La galère du marketing : de la difficulté à se faire connaître et à trouver un lectorat… ou quand le roman ne plaît pas et que l’estime de soi prend (encore) un sacré coup

Bon, allez, vous avez passé toutes les épreuves, vous avez le droit de cliquer sur « Publier ». Ouf ! Fin de l’aventure ? Si les romans se vendaient tous seuls, ça se saurait… Même une fois votre livre terminé et publié, vous n’avez jamais vraiment fini d’en entendre parler. Tout simplement parce que le faire connaître est un autre travail en soi.

Bien sûr, là aussi, vous pourriez hausser les épaules et ne pas vous en préoccuper plus que cela. Ce que je comprendrais totalement. Pour ma part, je n’ai jamais écrit dans l’optique que ce soit uniquement pour moi. Bien sûr, j’écris énormément pour moi, dans le sens où mes romans me plaisent avant tout. Je ne réfléchis pas un roman d’abord en fonction de ce qui va plaire au public, mais de ce qui me plaît à moi, au moins dans un premier temps. Mais si je voulais les garder pour moi, je ne prendrais pas la peine de les publier. Si je les publie, c’est bien parce que je veux les vendre et les faire lire à un maximum de gens. Je veux que le lectorat découvre ma plume, s’en fasse un avis et partage les aventures merveilleuses que j’ai dans ma tête.

Mais pour faire cela, quelques notions de mercatique sont indispensables. En ce qui me concerne, autant j’ai la chance de posséder les compétences nécessaires pour la relecture et correction ainsi que la curiosité, la passion et la culture utiles pour affronter la phase technique, autant en matière de marketing et de publicité, je suis une totale novice en la matière. Pour ne pas dire une ignorante. Et je peux bien l’avouer : que de déception, après tout ce travail, après toutes ces étapes si difficiles à gravir, de voir la mèche refuser obstinément de s’allumer…
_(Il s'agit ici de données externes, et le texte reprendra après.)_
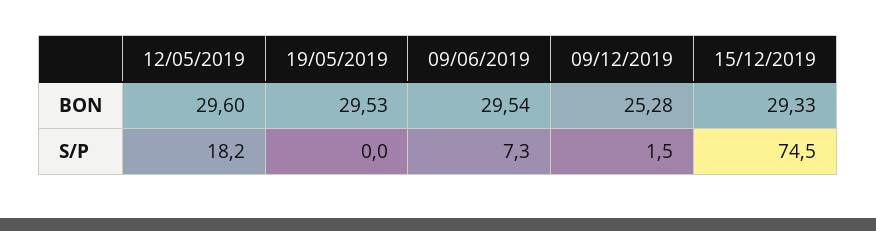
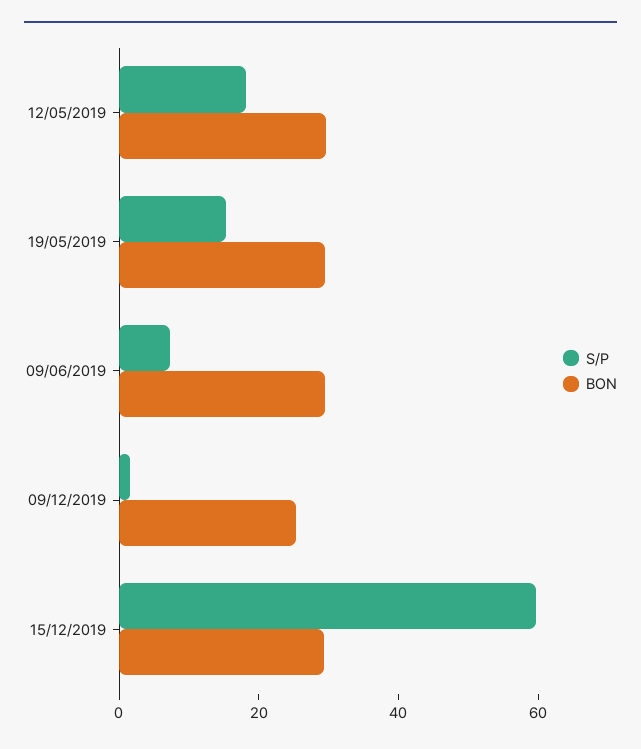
S/P, 19/05/2019: 0 -> 15
S/P, 15/12/2019: 74.5 -> 60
La longueur des projets qui demandent de tenir dans la durée

De toutes ces étapes, vous aurez peut-être retenu deux choses essentielles : la variété des tâches qui incombent à l’écrivain·e (autopublié·e) et surtout leur longueur. L’écriture d’un roman, de sa première idée à sa publication, est un processus incroyablement long. On a déjà du mal à faire se rendre compte les non-initiés du temps et du travail nécessaires pour réaliser un dessin, un film, une chanson… Mais en ce qui concerne les romans, la barre me paraît encore au-dessus. Peu de projets prennent autant d’années. Surtout, écrire un roman semble facile : cela ne demande « que » d’écrire des mots sur du papier, tout le monde peut le faire ! Pas besoin de moyens techniques compliqués comme pour un film ou un jeu vidéo, ni de connaissances spécifiques comme pour un dessin ou un sculpture ! Détrompez-vous. Poser des mots sur le papier peut s’avérer bien plus technique qu’il n’y paraît. Surtout, le travail que cela requiert ne s’arrête pas à la seule écriture des mots. Trouver les idées, les réfléchir et les agencer, travailler son style, mettre en forme le roman… Écrire un roman est un travail de longue haleine, avec un résultat bien moins immédiat que ce qu’on peut obtenir aux fourneaux par exemple. En plus de l’inspiration, du style et des compétences techniques, l’écriture de romans demande une ténacité sans faille, un amour inconditionnel de ses personnages qui nous en font voir de toutes les couleurs, un acharnement à voir son histoire prendre corps jusqu’au bout. Vous aurez beau rester des heures sur une chaise, vous allez suer.

Où est-ce que je veux en venir en énumérant les aspects les moins drôles de l’écriture ? Mon propos n’est certainement pas de dénigrer l’amusement, les passe-temps et hobbies qui ne sont que pure détente « improductive », bien au contraire ! Ni comparer l’écriture à d’autres activités artistiques ou artisanales effectuées de manière professionnelle ! Je veux simplement montrer que l’écriture de romans complets et leur publication, au-delà du seul plaisir d’écrire quelques lignes ou fictions de temps à autre, n’est en rien un loisir, mais un vrai travail, au sens premier du terme.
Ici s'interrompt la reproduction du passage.